Aim of the task -
Tally every line in the entries below that holds "piel", then give only the total.

Transcribed page contents -
——————————
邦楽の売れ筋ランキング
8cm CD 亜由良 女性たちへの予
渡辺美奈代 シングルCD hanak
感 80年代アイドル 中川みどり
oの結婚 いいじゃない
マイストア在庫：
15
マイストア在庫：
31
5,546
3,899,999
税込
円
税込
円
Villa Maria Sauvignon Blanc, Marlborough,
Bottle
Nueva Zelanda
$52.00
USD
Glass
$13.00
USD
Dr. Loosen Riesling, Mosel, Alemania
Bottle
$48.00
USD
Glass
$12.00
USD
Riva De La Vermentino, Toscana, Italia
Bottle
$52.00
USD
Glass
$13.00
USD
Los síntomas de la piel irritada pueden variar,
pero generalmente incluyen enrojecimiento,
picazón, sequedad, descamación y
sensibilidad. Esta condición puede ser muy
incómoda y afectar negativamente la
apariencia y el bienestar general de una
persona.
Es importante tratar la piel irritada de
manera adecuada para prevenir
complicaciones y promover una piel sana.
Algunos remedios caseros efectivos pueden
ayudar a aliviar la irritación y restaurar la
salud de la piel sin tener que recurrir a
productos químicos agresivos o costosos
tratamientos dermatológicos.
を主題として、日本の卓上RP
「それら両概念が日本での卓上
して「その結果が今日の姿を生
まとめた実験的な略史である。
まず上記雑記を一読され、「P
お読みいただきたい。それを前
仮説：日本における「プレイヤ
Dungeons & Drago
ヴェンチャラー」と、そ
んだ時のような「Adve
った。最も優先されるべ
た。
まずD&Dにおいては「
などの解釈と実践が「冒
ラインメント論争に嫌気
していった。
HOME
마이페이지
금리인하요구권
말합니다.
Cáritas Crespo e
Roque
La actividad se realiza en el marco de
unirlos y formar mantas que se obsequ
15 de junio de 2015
——————————
Problem solution -
4